Own the Outage: Smart Cloud Strategies for Healthcare
“Own the outage,” three key words, and one principle, that CloudWave’s engineering teams have been trained to bring to every incident we attend. When it comes to helping facilities deal with the fallout from degraded hyperscalers, we encounter some unique challenges in applying this philosophy.
Customer service is at the center of our business; we have a vested interest in helping our partners identify and achieve the shortest and safest path to resolution. If you’re reading this article, you’ve likely heard of—or been impacted by—some of the recent public cloud outages. While many public-facing and financial services organizations received broad media attention, the backend systems supporting healthcare information delivery and availability, from ePrescribing and dictation to compliance and coding services, did not. The loss of any one of these functions is enough to cripple efficiency at a number of health systems.
In the wake of these incidents, I’ve challenged our team to focus on what we can control in the event of a recurrence, knowing that the issue resides outside our walls. For example, can we apply any emergency DNS overrides and possibly accelerate time-to-repoint to a new instance, versus waiting for an automatic refresh? Does the client possess any private cloud or on-premises failover instance that we can assist them in repointing configurations toward?
While working through options in real time with our partners during these events, a few vital patterns have materialized:
Know your dependencies, understand your exposures: Many healthcare ISVs have quietly adopted cloud services, and many who consume their services remain unaware. Do you know how (or why) your facility is impacted when hyperscaler A, B, or C goes offline tomorrow? Make it a recurring activity to sit down with your architects and map out your connectivity—you’ll likely discover a new dependency more often than not.

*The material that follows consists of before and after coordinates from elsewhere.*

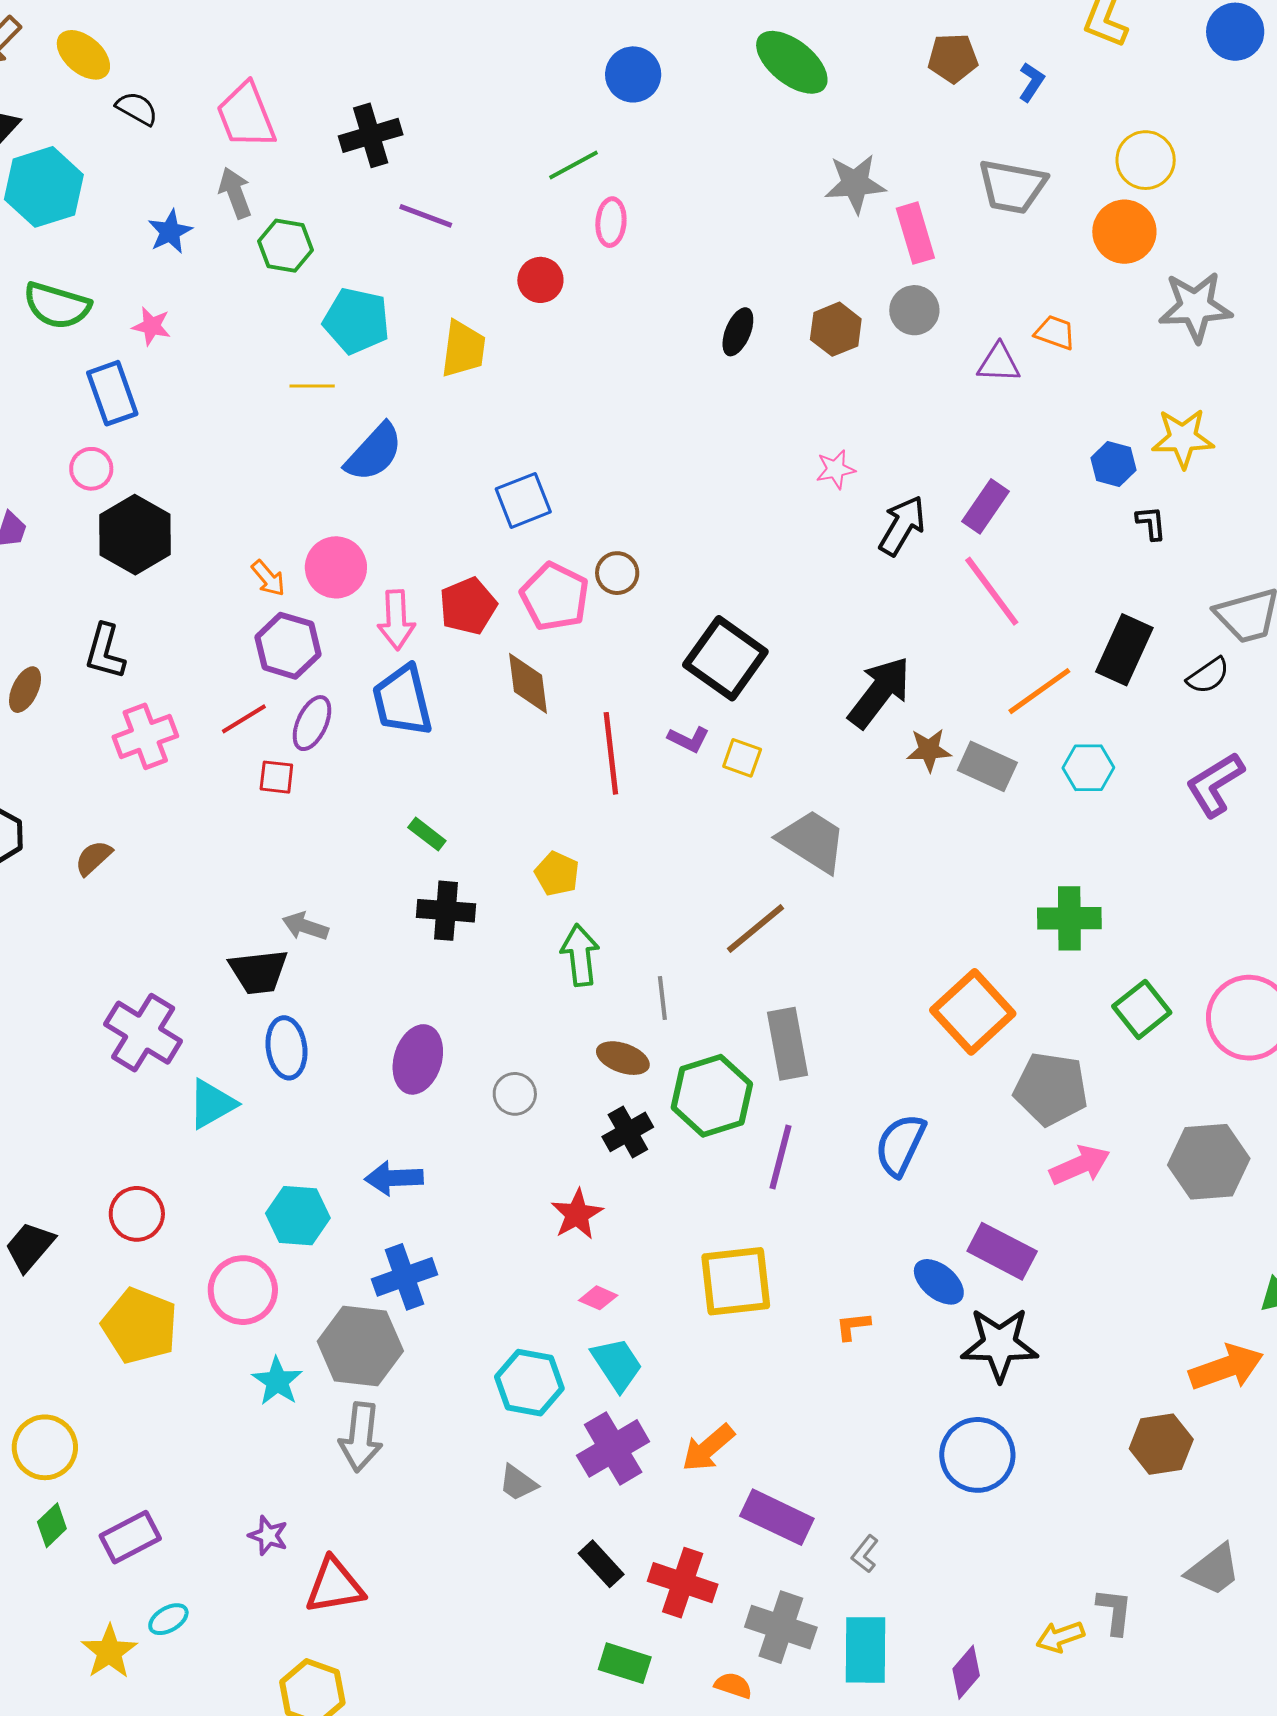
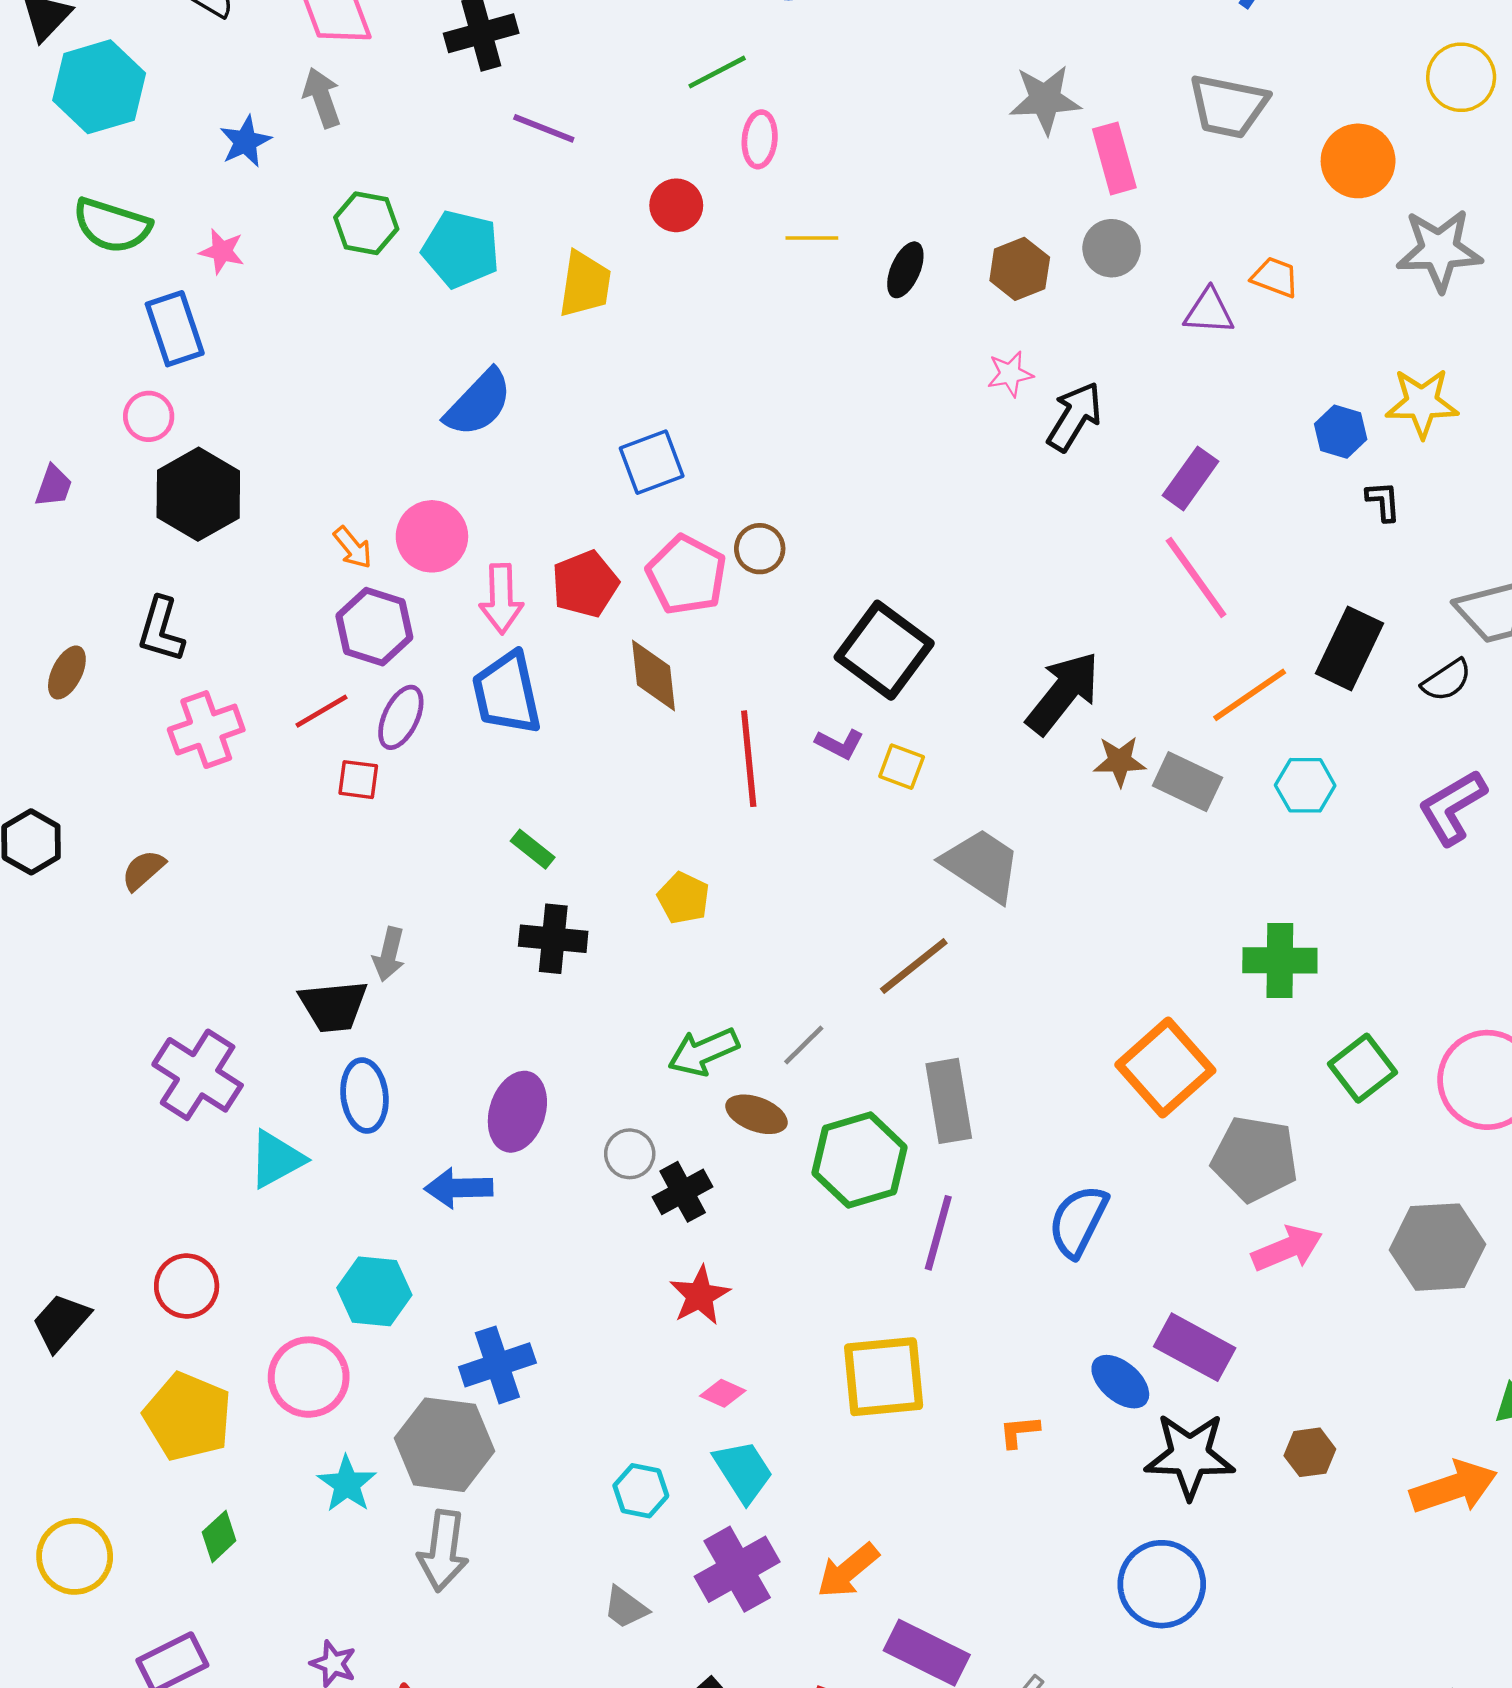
yellow circle: (1146, 160) -> (1461, 77), moved
green hexagon: (285, 246) -> (366, 223), moved
yellow line: (312, 386) -> (812, 238), moved
pink star: (836, 469) -> (1010, 374), moved
black arrow: (902, 526) -> (1075, 416), moved
gray arrow: (305, 926) -> (389, 954), turned -96
green arrow: (580, 955) -> (703, 1052), moved, turned -108
gray line: (662, 998) -> (804, 1045), turned 51
black cross: (628, 1132) -> (683, 1192), moved
blue arrow: (394, 1178) -> (459, 1188), moved
cyan hexagon: (529, 1383) -> (641, 1491), size x0.7
brown hexagon: (1161, 1444) -> (1310, 1452), moved, size x0.7
green diamond: (52, 1525) -> (219, 1536), moved

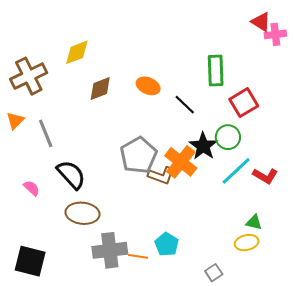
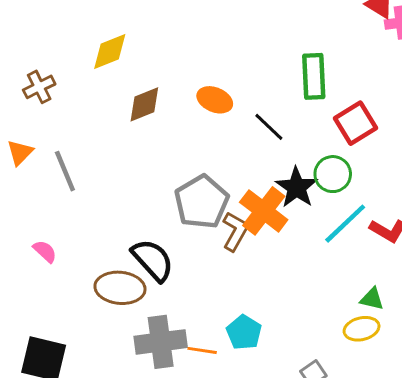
brown cross: (29, 76) -> (39, 87), size x0.6
black semicircle: (71, 175) -> (153, 260), moved
brown L-shape: (161, 175) -> (235, 231), turned -80

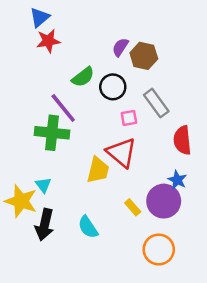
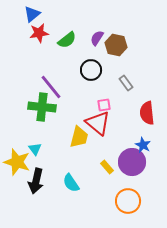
green semicircle: (83, 77) -> (67, 40), moved
gray rectangle: (156, 103) -> (126, 83), size x0.7
pink square: (129, 118) -> (104, 105), moved

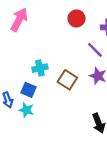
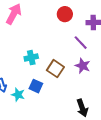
blue square: (29, 90) -> (36, 86), moved

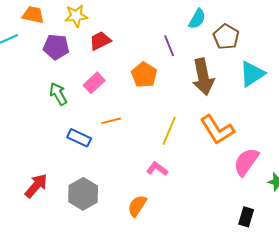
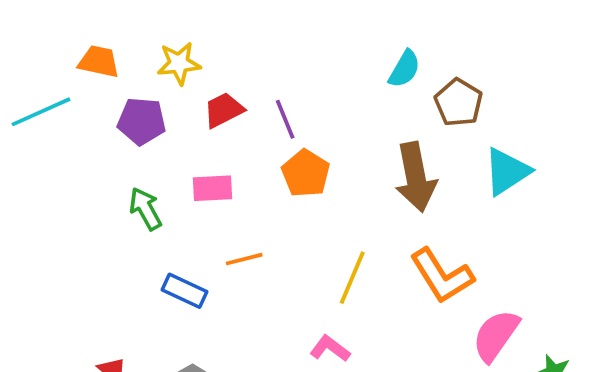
purple line: (169, 46) -> (285, 119), moved
pink rectangle: (94, 83) -> (212, 188), turned 40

The harder they fall: Even the hyperscaler giants are not immune to unexpected downtime events, nor should you be 100% reliant upon them for your operations. Have you implemented a capable private cloud failback plan for when issues arise with any of these services? Do you have an understanding of your data diversity and what your RPO/RTO would be in the event of a sustained outage or a real public cloud infrastructure disaster? In many cases, facilities have decommissioned private cloud ISV solutions without giving due thought to the potential loss in resiliency.
Your SLA is your parachute: What kind of guarantees has your ISV made? What do you know about their service and infrastructure resiliency? Get clear on how they deliver, and how they will react when the unexpected happens. Share these plans and details with your partners so you can collaborate on a playbook.
Unfortunately, outages are inevitable; may every incident sharpen our approach, every challenge become a strategy, and every disruption reinforce our commitment to stand beside our partners.